In this study, we successfully synthesized ethyl 2-(3-methoxybenzyl) acrylate-substituted pyrazolones derivative (EMH) through the reaction of Baylis-Hillman acetate with pyrazolones. We conducted comprehensive screenings to evaluate its invitro antifungal, antibacterial, and antioxidant properties. The molecule demonstrated notable in vitro antifungal and antibacterial activities attributed to the presence of anisole, enhancing absorption rates through increased lipid solubility and improving pharmacological effects. Structure-activity relationship (SAR) studies supported these findings. Additionally, insilico studies delved into the molecular interactions of the synthesized molecule with DNA Gyrase, Lanosterol 14 alpha demethylase, and KEAP1-NRF2 proteins, revealing strong binding interactions at specific sites. Furthermore, we employed ab-initio techniques to theoretically estimate the photophysical properties of the compounds.
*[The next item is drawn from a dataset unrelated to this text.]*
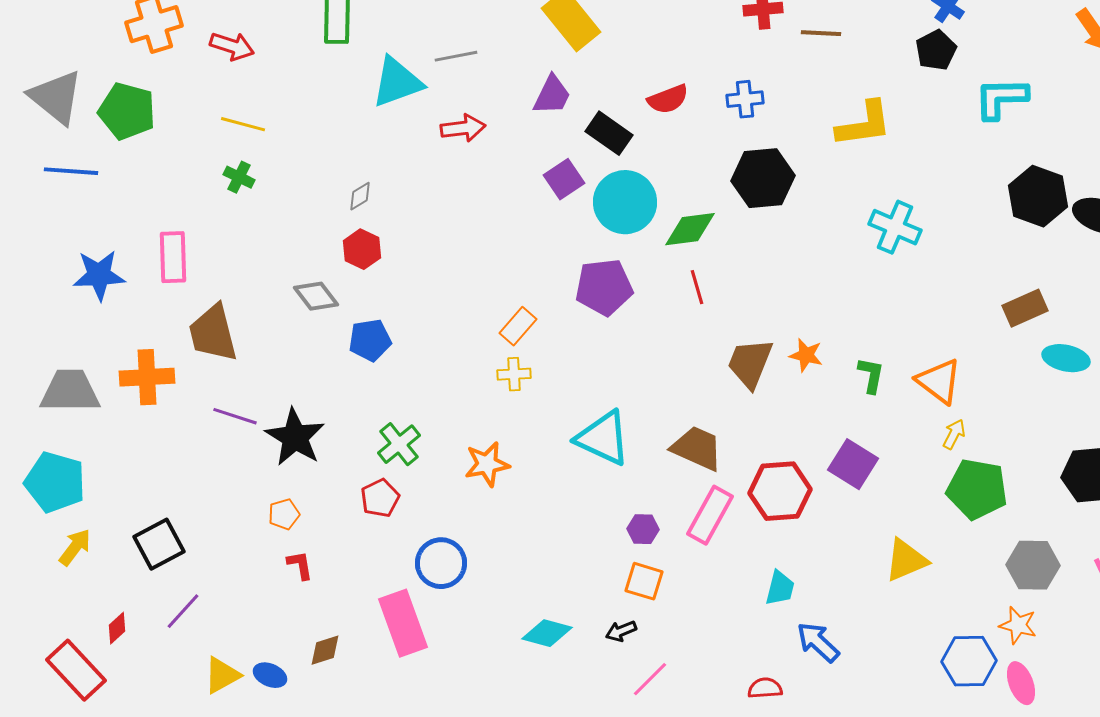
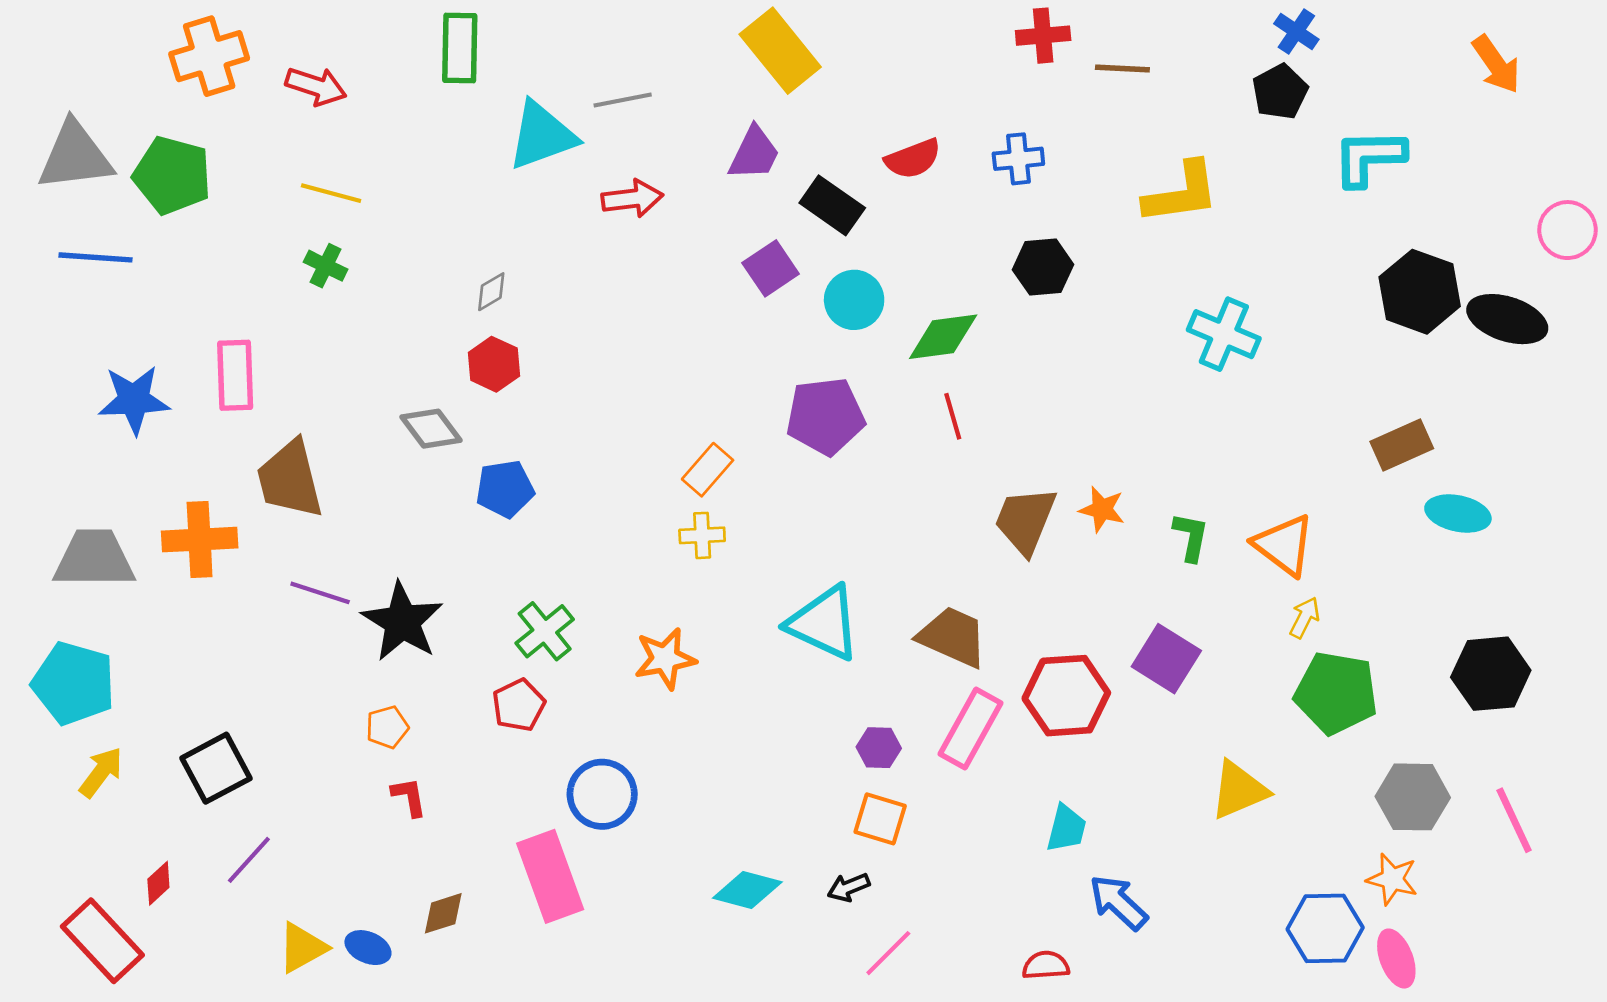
gray triangle: (56, 97) -> (75, 156), turned -46
black hexagon: (763, 178) -> (1043, 267), size x0.7
cyan circle: (625, 202) -> (854, 300), size x0.7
Ground state optimization, dipole moment, and HOMO-LUMO energy levels were calculated using the DFT-B3LYP-6-31G(d) basis set. The theoretical HOMO-LUMO values indicated high electronegativity and electrophilicity index. NBO analysis confirmed the presence of intermolecular ON...H hydrogen bonds resulting from the interaction of the lone pair of oxygen with the anti-bonding orbital. Overall, our results suggest that anisole-substituted pyrazolones derivatives exhibit promising applications in both photophysical and biological domains.